Aldo Naouri semble évoquer cela lorsqu'il dit qu'une femme ne peut être cette mère paradigmatique parfaite que si elle est d'abord épouse, que s'il y a une hiérarchie entre l'épouse et la mère au profit de l'épouse, que si elle est autre chose que mère. Mais une femme, et un homme aussi, ne peuvent-ils pas aussi sortir de la structure familiale, et porter dans une structure sociale ce combat vital entre la logique humanitaire et la logique immunitaire, où il ne s'agit plus seulement d'être envahi par l'embryon-ftus-enfant et puis mari, mais aussi par chaque autre, et d'y réagir immunitairement, où il s'agit aussi d'aller se nourrir de l'autre, et de trouver auprès de cet autre un nouveau paradigme nutritionnel au sens large. Pas seulement épouse, donc. Aussi corps étranger, ayant un besoin vital d'envahir-investir-se nourrir d'autres corps étrangers, et se laissant envahir, la logique immunitaire, intolérante, inscrite en chaque corps, garçon ou fille, homme ou femme, mettant des limites, pulsion de mort en acte au nom de la vie.

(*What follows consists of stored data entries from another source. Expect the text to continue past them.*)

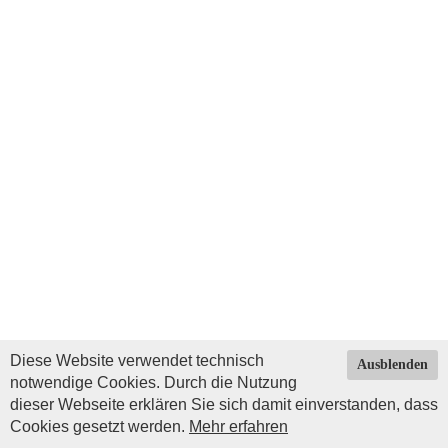
Diese Website verwendet technisch
Ausblenden
notwendige Cookies. Durch die Nutzung
dieser Webseite erklären Sie sich damit einverstanden, dass
Cookies gesetzt werden.
Mehr erfahren
Impressum
|
Datenschutz
| © Copyright 2026 by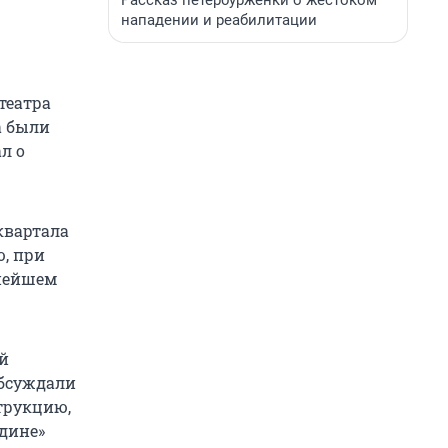
Рассказ петербурженки о жестоком
нападении и реабилитации
театра
а были
л о
квартала
, при
ьнейшем
ый
обсуждали
струкцию,
одине»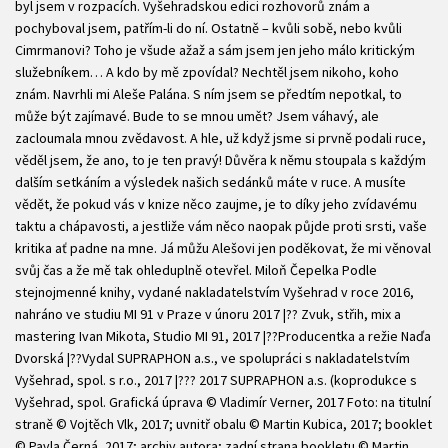
byl jsem v rozpacích. Vyšehradskou edici rozhovorů znám a
pochyboval jsem, patřím-li do ní. Ostatně – kvůli sobě, nebo kvůli
Cimrmanovi? Toho je všude ažaž a sám jsem jen jeho málo kritickým
služebníkem… A kdo by mě zpovídal? Nechtěl jsem nikoho, koho
znám. Navrhli mi Aleše Palána. S ním jsem se předtím nepotkal, to
může být zajímavé. Bude to se mnou umět? Jsem váhavý, ale
zacloumala mnou zvědavost. A hle, už když jsme si prvně podali ruce,
věděl jsem, že ano, to je ten pravý! Důvěra k němu stoupala s každým
dalším setkáním a výsledek našich sedánků máte v ruce. A musíte
vědět, že pokud vás v knize něco zaujme, je to díky jeho zvídavému
taktu a chápavosti, a jestliže vám něco naopak půjde proti srsti, vaše
kritika ať padne na mne. Já můžu ­Alešovi jen poděkovat, že mi věnoval
svůj čas a že mě tak ohleduplně otevřel. Miloň Čepelka Podle
stejnojmenné knihy, vydané nakladatelstvím Vyšehrad v roce 2016,
nahráno ve studiu MI 91 v Praze v únoru 2017 |?? Zvuk, střih, mix a
mastering Ivan Mikota, Studio MI 91, 2017 |??Producentka a režie Naďa
Dvorská |??Vydal SUPRAPHON a.s., ve spolupráci s nakladatelstvím
Vyšehrad, spol. s r.o., 2017 |??? 2017 SUPRAPHON a.s. (koprodukce s
Vyšehrad, spol. Grafická úprava © Vladimír Verner, 2017 Foto: na titulní
straně © Vojtěch Vlk, 2017; uvnitř obalu © Martin Kubica, 2017; booklet
© Pavla Černá, 2017; archiv autora; zadní strana bookletu © Martin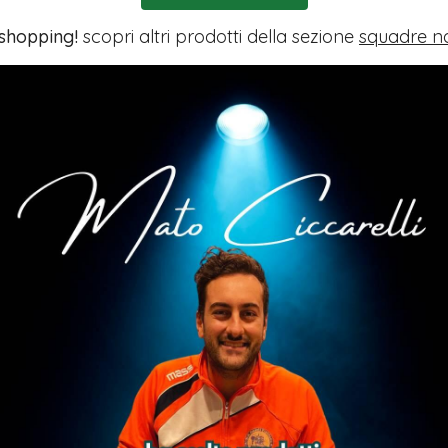
 shopping!
scopri altri prodotti della sezione
squadre na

La différence sexuelle fait que les femmes sont les premières, toujours, à savoir avec leur corps que l'envahissement peut être mortel, et qu'il faut une réaction immunitaire, une réaction de rejet que, fille ou garçon, chacun vit en naissant. Alors, ce que les mères transmettent aux filles, n'est-ce pas une histoire de tolérance intolérante, pour donner à la vie, pour ne pas garder pour soi ? Le don n'est-il pas toujours de ce qu'on n'a pas, autre chose, en dehors, en dehors de la matrice, en dehors du maternage, en dehors de la famille?